Search the records below for "Посмотреть" and copy every line it turns up in.

Available data ::
::::::::::

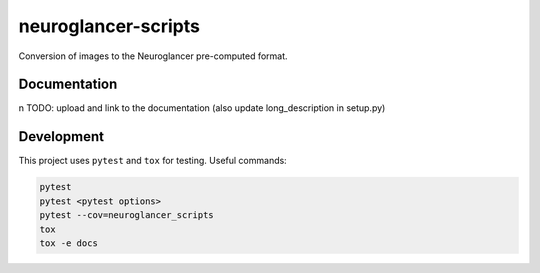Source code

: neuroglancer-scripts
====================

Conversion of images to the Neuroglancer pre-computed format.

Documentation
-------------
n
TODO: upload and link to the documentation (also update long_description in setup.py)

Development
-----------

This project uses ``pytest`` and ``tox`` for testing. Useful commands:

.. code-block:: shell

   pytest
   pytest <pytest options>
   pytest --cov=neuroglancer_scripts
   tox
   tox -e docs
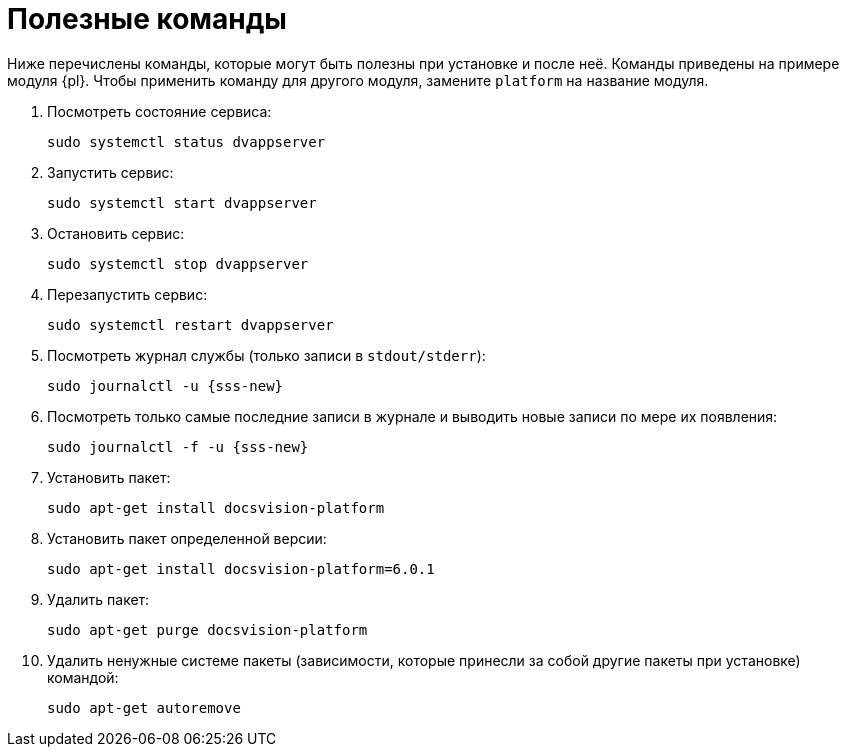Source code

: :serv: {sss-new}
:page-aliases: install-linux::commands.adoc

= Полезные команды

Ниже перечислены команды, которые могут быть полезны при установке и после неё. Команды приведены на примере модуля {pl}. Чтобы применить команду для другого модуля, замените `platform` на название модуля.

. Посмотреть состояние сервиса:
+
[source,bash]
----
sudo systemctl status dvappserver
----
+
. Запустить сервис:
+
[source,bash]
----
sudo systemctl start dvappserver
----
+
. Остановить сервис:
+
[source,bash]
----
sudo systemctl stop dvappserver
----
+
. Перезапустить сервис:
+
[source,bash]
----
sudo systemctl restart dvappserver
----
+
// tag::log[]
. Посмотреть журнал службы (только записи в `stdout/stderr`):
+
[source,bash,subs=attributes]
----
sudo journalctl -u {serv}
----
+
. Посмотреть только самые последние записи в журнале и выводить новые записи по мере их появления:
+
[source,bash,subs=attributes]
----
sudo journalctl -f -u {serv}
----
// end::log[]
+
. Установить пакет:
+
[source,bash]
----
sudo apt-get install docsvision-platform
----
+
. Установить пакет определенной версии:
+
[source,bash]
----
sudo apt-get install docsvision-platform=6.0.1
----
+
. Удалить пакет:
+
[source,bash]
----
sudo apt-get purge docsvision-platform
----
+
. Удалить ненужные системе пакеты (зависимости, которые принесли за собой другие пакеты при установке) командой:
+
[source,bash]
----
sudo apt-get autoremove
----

::::::::::

Completed task ::
. Посмотреть состояние сервиса:
. Посмотреть журнал службы (только записи в `stdout/stderr`):
. Посмотреть только самые последние записи в журнале и выводить новые записи по мере их появления:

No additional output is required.